Queer erotica makes its way to bookstores
New Delhi: The country`s increasingly visible homosexual community is coming forward with fantasies of queer love and they have managed to express their views on erotic love through literature.
Indian society has come a long way in accepting people who are differently oriented with a first ever book on erotic queer love making its way to book stores.
"Twenty years ago such kind of literature was hardly seen in the India markets. With section 377 of the India Penal Code abolished for adults who consent to same sex activity, literature on queer love is also making its way in a big way," says Urvashi Butalia, Director, Zubaan Publishing.

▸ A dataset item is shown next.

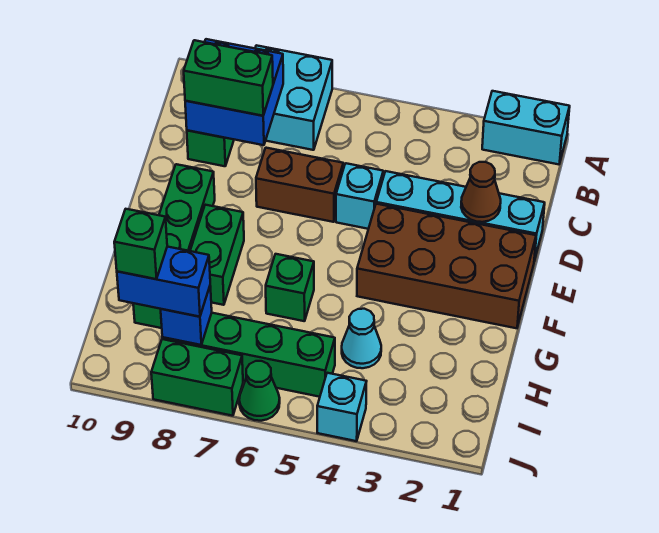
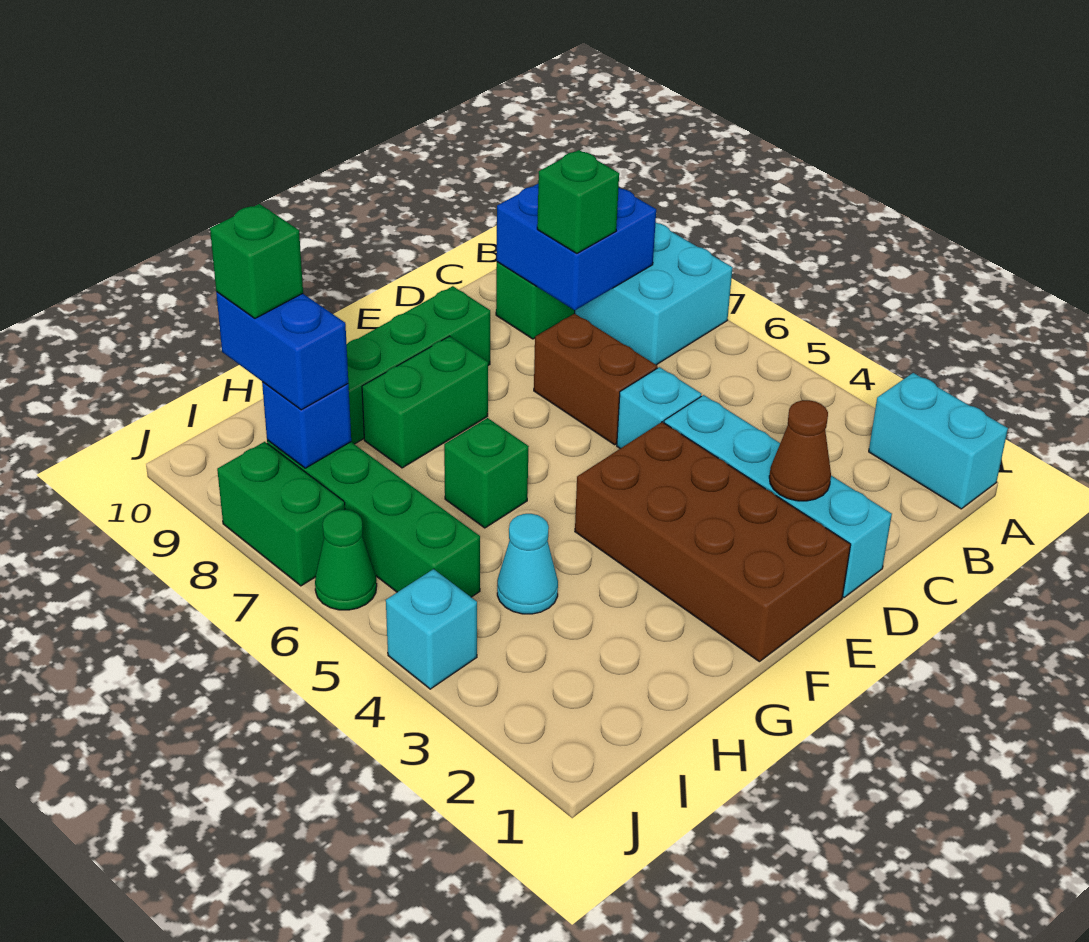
green 1x2 brick [184,40,273,116] -> green 1x1 brick [537,150,619,253]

Butalia, was present at the launch of "Close, too Close", a book on queer erotica says even though the Indian society has come a long way in accepting differently oriented people in terms of literature it has only just started to signal that it is soon going to make progressive change in this context.
In the book by Westland Tranquebar, an entry into the queer literature and erotica genre, 15 writers and artists from across the subcontinent freely exploring genders and sexualities have come together to pen down erotic queer love stories.

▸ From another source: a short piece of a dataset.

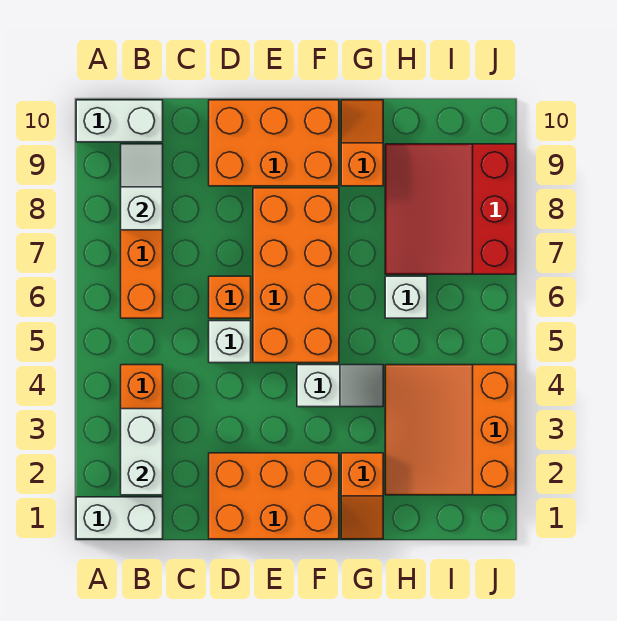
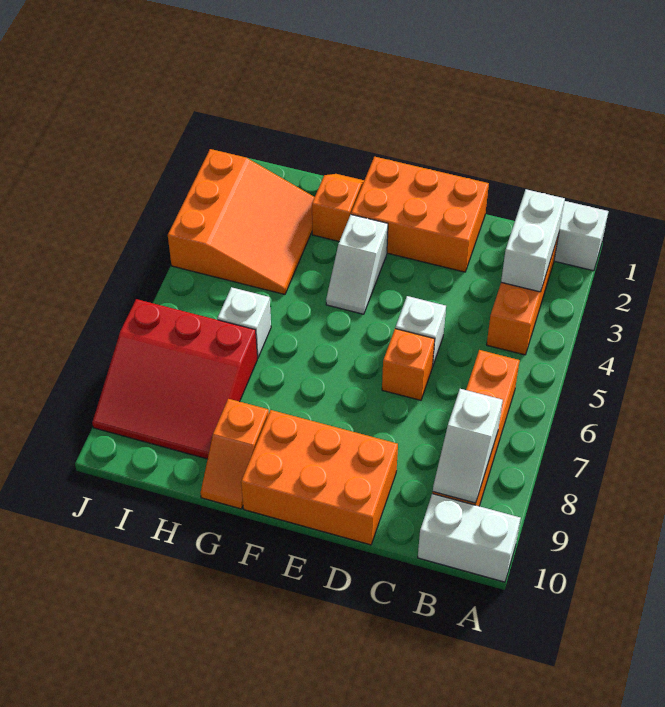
orange 2x4 brick [253,188,339,363] -> none
white 1x2 slope [297,365,383,407] -> white 1x2 slope turned to [326,215,388,314]
red 3x3 slope [385,144,516,274] -> red 3x3 slope turned to [92,299,257,459]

"We find quite a number of literature on heterosexuality
but books on queer erotica have been written by westerners. Meenu and I decided to edit this collection of short stories for the reason to bring out the feelings and fantasies of queer love," says Shruti, one of the book`s two editors.
In South Asia, books on erotic queer love are few and far between.
"Blue", a book published by authors from Sri Lanka and published by Tranquebar has released a Sri Lankan book called on erotica which talks about queer love as well as heterosexual love. `Close, too Close` being the first of its kind in India to be launched by the same publishers which only elucidates queer love and fantasies.
Shalini Krishnan, in-house editor for the book says that there has never really been a lack of demand for erotic, sensual literature, poetry, songs, or art in the country. The issue is how mainstream society accepts it.
"In that context, yes, there does seem to be a general increase in the acceptability of specifically written erotic material in mainstream Indian society," she says.
With acceptability of same sex love growing by leaps and bounds in India, the editors of the book feel that the present young generation is more acceptable to queer love as they are growing up with it as a part of their natural surrounding.